Pick out each line of the records that contains the word "Sentio", and copy those lines in full.

BEGIN

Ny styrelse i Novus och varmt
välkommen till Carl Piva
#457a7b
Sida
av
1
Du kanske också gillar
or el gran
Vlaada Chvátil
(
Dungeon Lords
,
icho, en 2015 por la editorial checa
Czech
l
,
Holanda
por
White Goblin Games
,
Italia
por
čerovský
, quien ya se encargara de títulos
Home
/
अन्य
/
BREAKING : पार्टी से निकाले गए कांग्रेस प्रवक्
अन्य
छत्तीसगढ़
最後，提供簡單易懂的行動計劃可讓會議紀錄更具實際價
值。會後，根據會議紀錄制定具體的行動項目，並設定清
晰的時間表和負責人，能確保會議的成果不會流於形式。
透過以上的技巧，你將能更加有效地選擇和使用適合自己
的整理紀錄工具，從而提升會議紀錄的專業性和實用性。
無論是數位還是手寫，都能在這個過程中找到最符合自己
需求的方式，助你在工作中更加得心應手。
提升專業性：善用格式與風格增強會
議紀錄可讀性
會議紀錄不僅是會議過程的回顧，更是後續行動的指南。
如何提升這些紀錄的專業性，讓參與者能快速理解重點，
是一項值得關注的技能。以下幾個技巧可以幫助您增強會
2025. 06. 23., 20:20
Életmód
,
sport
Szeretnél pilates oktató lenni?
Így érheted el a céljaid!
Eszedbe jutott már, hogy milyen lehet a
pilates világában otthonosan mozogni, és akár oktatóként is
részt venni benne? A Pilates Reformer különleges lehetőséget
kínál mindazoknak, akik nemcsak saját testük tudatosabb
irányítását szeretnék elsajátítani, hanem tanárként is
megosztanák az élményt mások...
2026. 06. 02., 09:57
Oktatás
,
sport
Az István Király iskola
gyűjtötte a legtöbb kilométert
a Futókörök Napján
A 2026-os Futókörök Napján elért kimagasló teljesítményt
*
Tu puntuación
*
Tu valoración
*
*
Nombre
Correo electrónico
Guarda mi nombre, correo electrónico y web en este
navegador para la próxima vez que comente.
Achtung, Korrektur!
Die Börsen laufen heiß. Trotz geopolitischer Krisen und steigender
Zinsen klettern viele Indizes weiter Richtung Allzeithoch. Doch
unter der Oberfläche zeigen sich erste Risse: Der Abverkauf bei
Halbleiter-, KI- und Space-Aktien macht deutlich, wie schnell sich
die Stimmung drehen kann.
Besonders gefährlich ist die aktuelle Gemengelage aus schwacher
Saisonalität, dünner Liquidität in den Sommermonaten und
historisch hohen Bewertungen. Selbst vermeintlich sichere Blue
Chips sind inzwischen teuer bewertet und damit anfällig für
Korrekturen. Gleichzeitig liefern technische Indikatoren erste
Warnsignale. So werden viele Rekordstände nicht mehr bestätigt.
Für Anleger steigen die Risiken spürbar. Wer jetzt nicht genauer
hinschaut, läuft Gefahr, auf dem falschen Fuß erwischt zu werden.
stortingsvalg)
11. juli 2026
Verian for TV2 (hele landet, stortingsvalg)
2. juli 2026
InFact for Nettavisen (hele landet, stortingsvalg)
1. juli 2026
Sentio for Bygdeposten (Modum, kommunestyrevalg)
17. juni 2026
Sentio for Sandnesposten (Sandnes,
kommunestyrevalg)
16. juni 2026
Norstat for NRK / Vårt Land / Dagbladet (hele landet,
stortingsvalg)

END

§ RESULT FOR THIS TASK:
Sentio for Bygdeposten (Modum, kommunestyrevalg)
Sentio for Sandnesposten (Sandnes,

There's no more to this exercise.